Paget's Disease of the Nipple

Paget's disease of the nipple is a rare form of breast cancer in which the cancer forms in or around the nipple. In most cases, other forms of breast cancer are also present. Symptoms of this disease include redness, swelling, and scaly skin around the nipple area. Surgery is the most common form of treatment for the condition.

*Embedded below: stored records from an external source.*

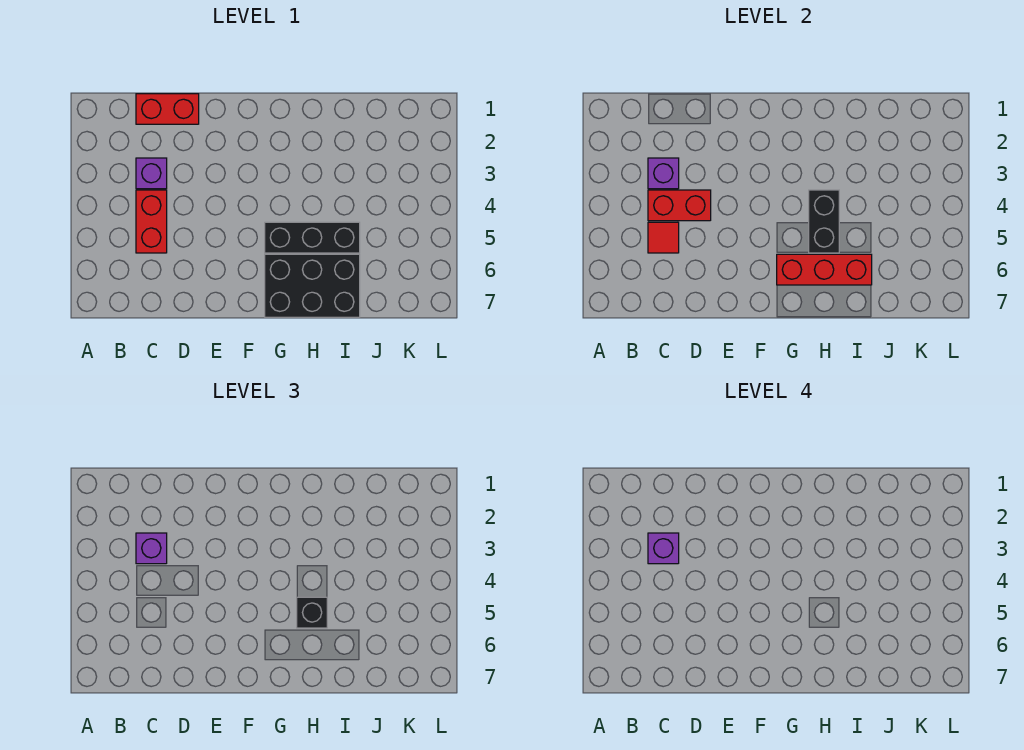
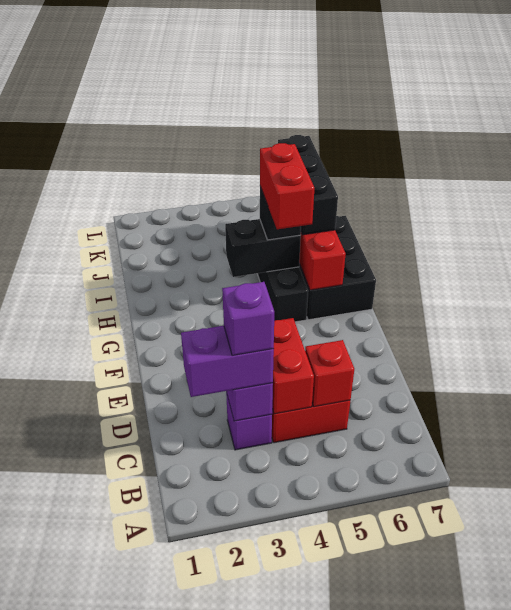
red brick C1:D1 level 1 -> red brick G5:H5 level 4
purple brick C3 level 3 -> purple brick C2:C3 level 3
red tile C5 level 2 -> red brick C5 level 2
none -> black brick H6:J6 level 3

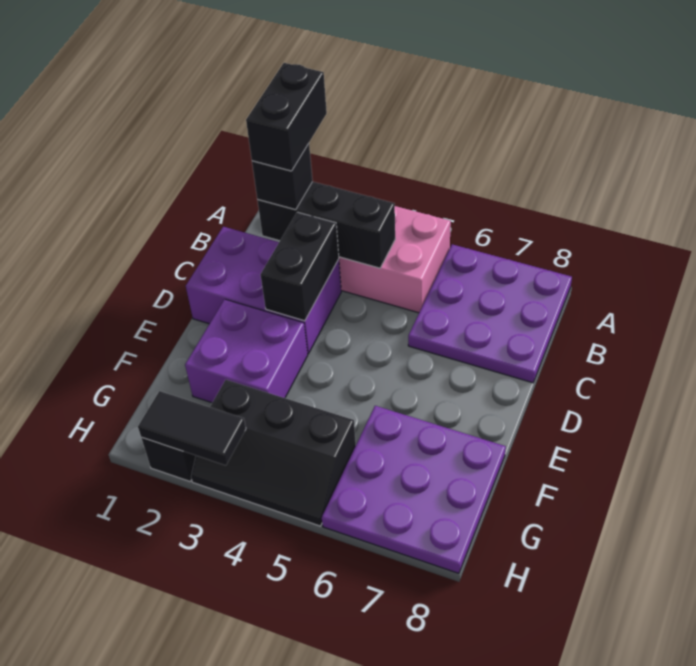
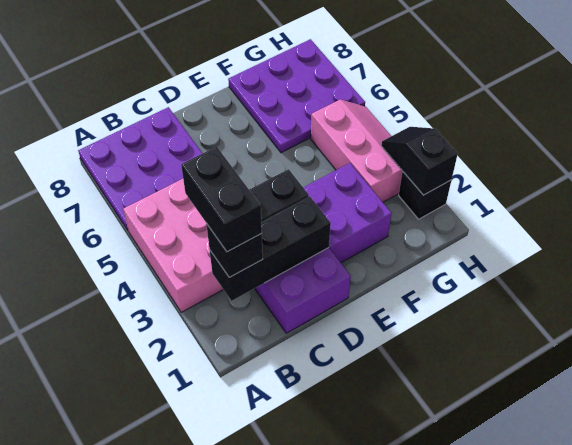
black brick A2:B2 level 4 -> black brick B2:B3 level 4
black brick B2:B4 level 2 -> black brick B2:D2 level 2
black slope G3:H5 level 1 top G -> pink slope G3:H5 level 1 top G
black tile H2:H3 level 2 -> black slope H2:H3 level 2 top 2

What Is Paget's Disease of the Nipple?

Paget's disease of the nipple, also called Paget's disease of the breast, is an uncommon type of cancer that forms in or around the nipple.
 
More than 95 percent of people with the disease also have underlying breast cancer; however, Paget's disease of the nipple accounts for less than 5 percent of all cases of breast cancer. For instance, of the estimated 211,240 new cases of breast cancer projected to be diagnosed in 2005, fewer than 11,000 were expected to involve Paget's disease of the nipple.
 
Most people diagnosed with Paget's disease of the nipple are over age 50, but rare cases have been diagnosed in people in their 20s. The average age at diagnosis is 62 for women and 69 for men. The disease is rare among both women and men.
 
Paget's disease of the nipple was named after Sir James Paget, a scientist who noted an association between changes in the appearance of the nipple and underlying breast cancer. There are several other unrelated diseases named after Paget, including Paget's disease of the bone and Paget's disease of the vulva.
 

What Causes It?

Scientists do not know exactly what causes Paget's disease of the nipple, but two major theories have been suggested for how it develops.
 
One theory proposes that cancer cells, called Paget cells, break off from a tumor inside the breast and move through the milk ducts to the surface of the nipple, resulting in the disease. This theory is supported by the fact that more than 97 percent of people with Paget's disease of the nipple also have underlying invasive breast cancer or ductal carcinoma in situ (DCIS). DCIS, also called intraductal carcinoma, is a condition in which abnormal cells are present only in the lining of the milk ducts in the breast and have not invaded surrounding tissue or spread to the lymph nodes. DCIS sometimes becomes invasive breast cancer. Invasive breast cancer is cancer that has spread outside the duct into the breast tissue and possibly into the lymph nodes under the arm or into other parts of the body.
 
The other theory suggests that skin cells of the nipple spontaneously become Paget cells. This theory is supported by the rare cases of Paget's disease of the nipple in which there is no underlying breast cancer and cases in which the underlying breast cancer is found to be a separate tumor from the Paget's disease.